Chacune de ses paroles impose une tension à son interlocuteur, même s'il est surpuissant ou immortel. C'est le Parrain, et le Parrain ne dit rien qui ne soit soupesé et inutile.
Une autre capacité du Parrain, est de rendre chaque lieu propice à son besoin. Un entrepôt désaffecté, une salle de théâtre huppée, considérez qu'il puisse transformer n'importe quoi en scénarum. Toutes ses actions sont dignes d'une scène de film est tout est mis à disposition – il est même possible que vous vous retrouviez maquillé comme un comédien si vous lui parlez sous la lumière blafarde d'un lampadaire afin de ne pas rendre votre teint trop pâle et ainsi décrédibiliser la scène.

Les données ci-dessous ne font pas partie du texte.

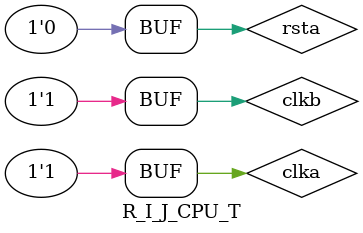
<source format=v>
`timescale 1ns / 1ps


module R_I_J_CPU_T;

	// Inputs
	reg clka;
	reg clkb;
	reg rsta;

	// Outputs
	wire ofa;
	wire zfa;
	wire [31:0] douta;

	// Instantiate the Unit Under Test (UUT)
	R_I_J_CPU uut (
		.clka(clka), 
		.clkb(clkb), 
		.rsta(rsta), 
		.ofa(ofa), 
		.zfa(zfa), 
		.douta(douta)
	);

	initial begin
		// Initialize Inputs
		clka = 0;
		clkb = 0;
		rsta = 0;

		// Wait 100 ns for global reset to finish
		#100;
        
		// Add stimulus here
    clka = 1;
    #100;
    clka = 0;
    #100;
    clka = 1;
    #100;
    clka = 0;
    #100;
    clka = 1;
    #100;
    clka = 0;
    #100;
    clka = 1;
    #100;
    clka = 0;
    #100;
    clka = 1;
    #100;
    clka = 0;
    #100;
    clka = 1;
	end
  
  always @(*) begin
    clkb = 0;
    #1 clkb = ~clkb;
    #1;
  end
endmodule


</source>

De même, il ne sera jamais à court de petite coupure. Ça a son avantage.
Comprenez bien : il peut mourir. Mais il reste du début à la fin un personnage de film.
Ses autres capacités tiennent moins de ses pouvoirs que de son actuel statut. Luciano a la main mise sur une bonne partie de la ville, à presque tous les niveaux. Il sait ce qu'il s'y passe, il connaît chaque personne qui en vaille la peine, il possède la moitié des établissements privés, a des contacts parmi les autorités, est couvert par la police, gère une bonne partie de la pègre...
Néanmoins, un parrain se doit d'avoir des rivaux. Avec son éveil, c'est toute une pègre mafieuse qui est apparue dans Hatfield, et d'autres Famille se dispute le pouvoir. Luciano n'est pas tout puissant. Mais ne lui causez pas de tort, car à défaut de vous tuer, il peut faire de votre vie un enfer – n'oubliez pas qu'il peut vous empêcher d'avoir un job, ou vous calomnier dans la presse (il possède trois des cinq journaux locaux) ou encore cibler vos amis et proches. Bref ne lui chercher pas des noises si vous tenez à votre vie sociale.